EXCERPTED RECORDS: Begin

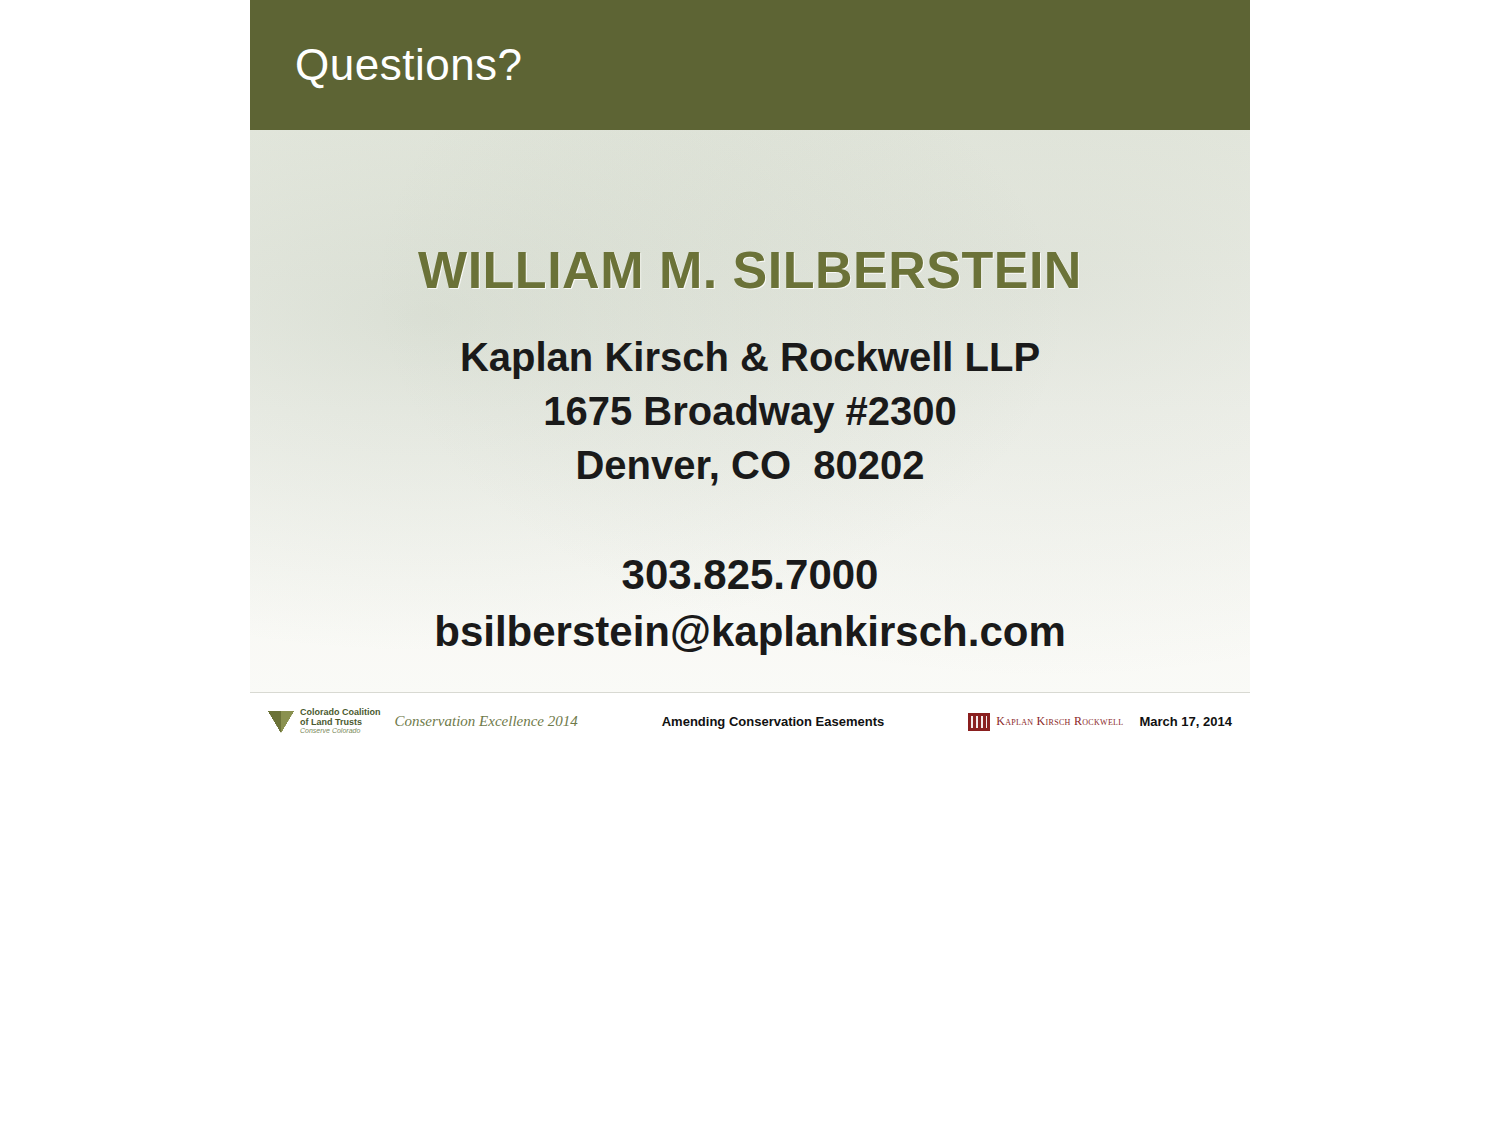Questions?
WILLIAM M. SILBERSTEIN
Kaplan Kirsch & Rockwell LLP
1675 Broadway #2300
Denver, CO 80202
303.825.7000
bsilberstein@kaplankirsch.com
Colorado Coalition of Land Trusts Conserve Colorado Conservation Excellence 2014
Amending Conservation Easements
Kaplan Kirsch Rockwell March 17, 2014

EXCERPTED RECORDS: End

WORK INSTRUCTIONS
Copy the preceding data in full and word for word, dropping its pictures.

YOUR SOLUTION
Questions?
WILLIAM M. SILBERSTEIN
Kaplan Kirsch & Rockwell LLP
1675 Broadway #2300
Denver, CO 80202
303.825.7000
bsilberstein@kaplankirsch.com
Colorado Coalition of Land Trusts Conserve Colorado Conservation Excellence 2014
Amending Conservation Easements
Kaplan Kirsch Rockwell March 17, 2014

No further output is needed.